Vincent Browne, via the Sunday Business Post siteIn his column in yesterday’s Sunday Business Post, Vincent Browne (to coin a phrase, the éminence terrible of Irish journalism, pictured left) gives a guarded welcome to the Defamation Act, 2009, and pours cold water on the recent Supreme Court decision about journalist source privilege. But that’s all en passant to the main event, in which he recants his youthful enthusiasm for press freedom:

Media caught in headlights of official orthodoxy

Twenty-three years ago, I was an enthusiast for press freedom. … But, in the meantime, perversely, I have become a good deal less ardent about press freedom, and I have dropped the conceit about the press being the defenders of the weak against corporate, political and other centres of power.

I have come to believe that the media is the problem – or a large part of it – and not the solution. The media is a centre of corporate power, and it is inextricably tied into the other centres of corporate power. … press freedom … essentially … is freedom for the owners and/or controllers of the media and freedom to propagate an ideology that, basically, is destructive of the ordinary person, or at least their chances of being equal members of society, aside from a formal legalistic sense.
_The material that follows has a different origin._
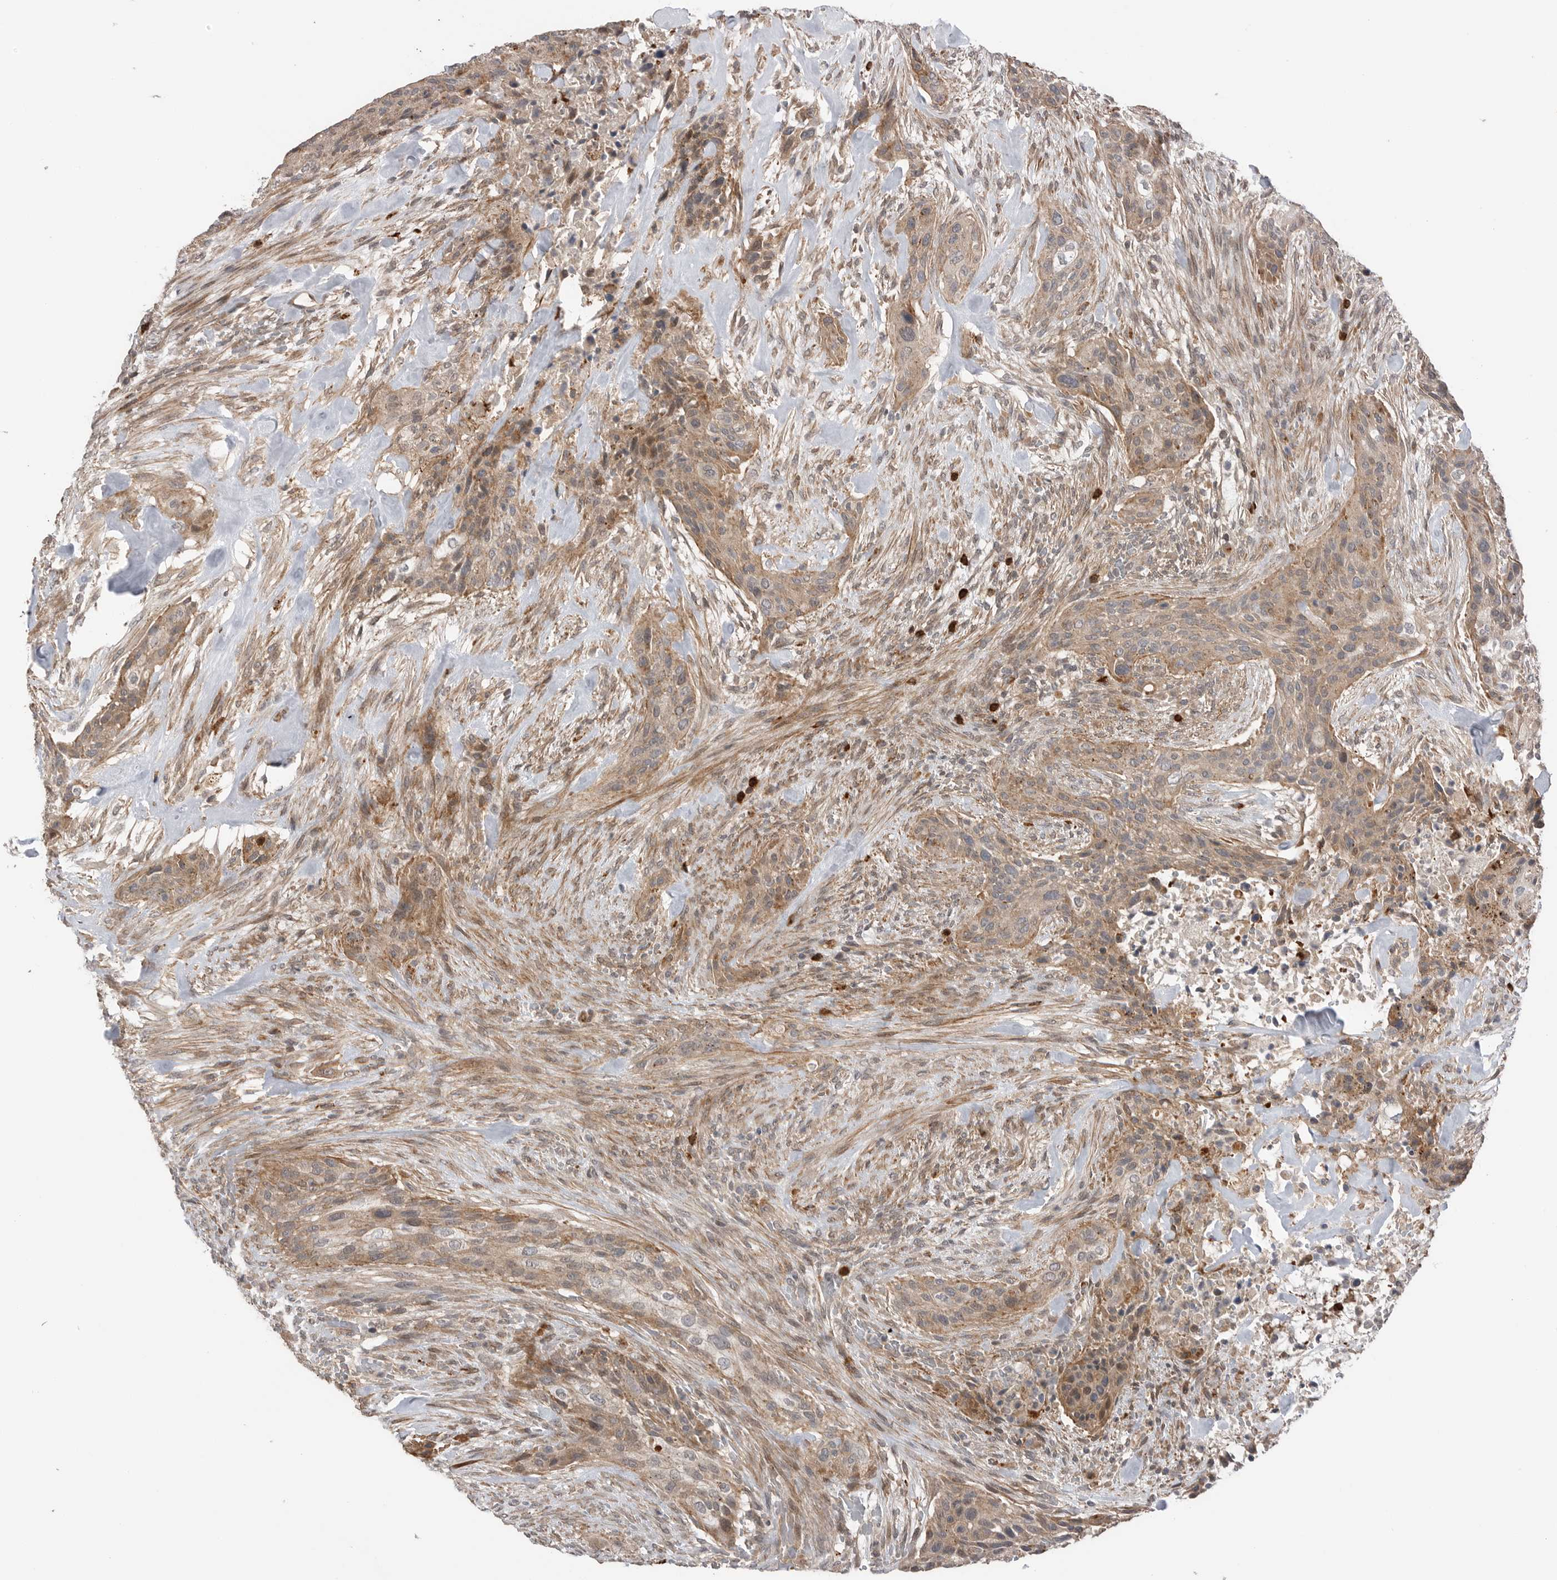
{"staining": {"intensity": "weak", "quantity": ">75%", "location": "cytoplasmic/membranous"}, "tissue": "urothelial cancer", "cell_type": "Tumor cells", "image_type": "cancer", "snomed": [{"axis": "morphology", "description": "Urothelial carcinoma, High grade"}, {"axis": "topography", "description": "Urinary bladder"}], "caption": "Immunohistochemistry staining of high-grade urothelial carcinoma, which exhibits low levels of weak cytoplasmic/membranous staining in about >75% of tumor cells indicating weak cytoplasmic/membranous protein staining. The staining was performed using DAB (3,3'-diaminobenzidine) (brown) for protein detection and nuclei were counterstained in hematoxylin (blue).", "gene": "PEAK1", "patient": {"sex": "male", "age": 35}}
Ever the controversialist, since the views he espoused twenty-seven years ago are on the way to becoming more orthodox, the restless Browne now feels the need to move on. But, characteristically, he overstates his case. It is ironic that he is taking advantage of the very freedom he denounces to make his point. Indeed, I agree that he has a point about the corporate power of the big media outlets. However, proper – and actively enforced – regulation about cross-ownership and pluralism would go a long way to meeting his objections, without having to recant his youthful enthusiasm for an important democratic right – after all, for all its structural flaws, if the media cannot seek to hold the powerful to account to to make the kinds of points Browne himself does on a regular basis, who will?